READING PASSAGE
/---
8. 10 Jun '15 21:001 edit
Originally posted by robbie carrobie
Its not entirely clear and peppered with equations, i simply want to understand the concept.
The link is perfectly clear on the concept and without stating any equation first. Just read it. It says:

"...Explanation

A surface loses heat through conduction, convection, and radiation.[1] The rate of convection depends on the difference in temperature between the surface and its surroundings. As convection from a warm surface heats the air around it, an insulating boundary layer of warm air forms against the surface. Moving air disrupts this boundary layer, or epiclimate, allowing for cooler air to replace the warm air against the surface. The faster the wind speed, the more readily the surface cools.

The effect of wind chill is to increase the rate of heat loss and reduce any warmer objects to the ambient temperature more quickly. It cannot, however, reduce the temperature of these objects below the ambient temperature, no matter how great the wind velocity. ..."
\---
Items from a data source
/---
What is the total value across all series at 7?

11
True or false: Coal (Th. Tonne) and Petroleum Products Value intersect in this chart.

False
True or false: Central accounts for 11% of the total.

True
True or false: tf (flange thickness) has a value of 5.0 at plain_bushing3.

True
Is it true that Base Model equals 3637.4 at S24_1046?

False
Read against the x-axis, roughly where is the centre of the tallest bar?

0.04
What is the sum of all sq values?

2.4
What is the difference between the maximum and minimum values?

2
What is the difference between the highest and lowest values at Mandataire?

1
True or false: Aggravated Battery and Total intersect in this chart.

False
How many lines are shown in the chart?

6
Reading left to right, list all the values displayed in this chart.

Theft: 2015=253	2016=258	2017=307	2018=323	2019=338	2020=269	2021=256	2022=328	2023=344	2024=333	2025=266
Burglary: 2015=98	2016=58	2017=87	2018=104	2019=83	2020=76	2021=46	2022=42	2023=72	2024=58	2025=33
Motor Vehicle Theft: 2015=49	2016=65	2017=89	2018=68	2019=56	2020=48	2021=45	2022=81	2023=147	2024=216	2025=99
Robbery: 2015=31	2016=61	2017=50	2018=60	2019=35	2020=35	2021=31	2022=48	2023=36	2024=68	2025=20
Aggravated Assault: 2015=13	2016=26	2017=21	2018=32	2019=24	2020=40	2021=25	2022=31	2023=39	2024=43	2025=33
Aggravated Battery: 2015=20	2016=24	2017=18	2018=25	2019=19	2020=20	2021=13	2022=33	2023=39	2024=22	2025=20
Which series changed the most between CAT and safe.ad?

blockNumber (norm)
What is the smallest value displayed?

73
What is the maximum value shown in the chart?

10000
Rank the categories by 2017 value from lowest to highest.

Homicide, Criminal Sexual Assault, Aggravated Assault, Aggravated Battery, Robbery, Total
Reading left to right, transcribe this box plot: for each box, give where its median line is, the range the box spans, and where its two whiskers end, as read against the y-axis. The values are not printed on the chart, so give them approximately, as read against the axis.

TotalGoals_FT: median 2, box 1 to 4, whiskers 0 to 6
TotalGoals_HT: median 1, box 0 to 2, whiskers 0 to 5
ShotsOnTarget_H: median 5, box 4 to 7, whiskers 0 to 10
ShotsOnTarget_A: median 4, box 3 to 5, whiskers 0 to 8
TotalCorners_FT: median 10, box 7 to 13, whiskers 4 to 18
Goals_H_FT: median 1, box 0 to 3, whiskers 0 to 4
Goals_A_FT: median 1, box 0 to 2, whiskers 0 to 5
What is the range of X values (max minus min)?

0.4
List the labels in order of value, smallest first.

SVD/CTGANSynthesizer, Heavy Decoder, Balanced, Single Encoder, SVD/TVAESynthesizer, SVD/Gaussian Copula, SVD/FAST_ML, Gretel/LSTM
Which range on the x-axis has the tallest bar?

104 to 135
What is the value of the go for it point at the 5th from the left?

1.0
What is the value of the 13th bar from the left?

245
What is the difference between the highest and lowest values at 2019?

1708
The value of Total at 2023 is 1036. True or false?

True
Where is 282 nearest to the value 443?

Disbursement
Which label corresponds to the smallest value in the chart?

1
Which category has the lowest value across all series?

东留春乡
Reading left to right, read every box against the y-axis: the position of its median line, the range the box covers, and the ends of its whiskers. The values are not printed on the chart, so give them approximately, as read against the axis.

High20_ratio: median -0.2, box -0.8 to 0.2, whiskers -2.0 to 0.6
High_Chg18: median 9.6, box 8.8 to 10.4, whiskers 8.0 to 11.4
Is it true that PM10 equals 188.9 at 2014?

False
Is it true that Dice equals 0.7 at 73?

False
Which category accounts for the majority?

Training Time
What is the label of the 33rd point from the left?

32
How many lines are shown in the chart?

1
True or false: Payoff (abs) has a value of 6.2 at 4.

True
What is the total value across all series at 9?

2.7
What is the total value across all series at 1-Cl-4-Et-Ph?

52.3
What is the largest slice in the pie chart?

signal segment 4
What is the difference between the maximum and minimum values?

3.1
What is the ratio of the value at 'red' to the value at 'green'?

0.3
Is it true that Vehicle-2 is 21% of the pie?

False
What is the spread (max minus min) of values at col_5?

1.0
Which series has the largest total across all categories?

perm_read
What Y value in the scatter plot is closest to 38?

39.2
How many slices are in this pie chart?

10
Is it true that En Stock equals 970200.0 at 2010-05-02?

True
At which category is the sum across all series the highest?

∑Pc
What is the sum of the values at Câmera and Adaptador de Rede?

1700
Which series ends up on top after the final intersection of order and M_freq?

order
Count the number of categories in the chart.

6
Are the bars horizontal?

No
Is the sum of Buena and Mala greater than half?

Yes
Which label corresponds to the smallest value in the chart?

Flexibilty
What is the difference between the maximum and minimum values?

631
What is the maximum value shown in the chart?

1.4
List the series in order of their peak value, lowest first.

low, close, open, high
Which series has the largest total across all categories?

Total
\---
YOUR GOAL
Answer these questions using the wind chill passage.
(a) Through what three ways does a surface lose heat?
(b) What forms against a warm surface as convection heats the air around it?
(c) Can wind chill lower an object's temperature below the ambient temperature?

EXERCISE RESULT
(a) Conduction, convection, and radiation.
(b) An insulating boundary layer of warm air.
(c) No, not even at a very high wind velocity.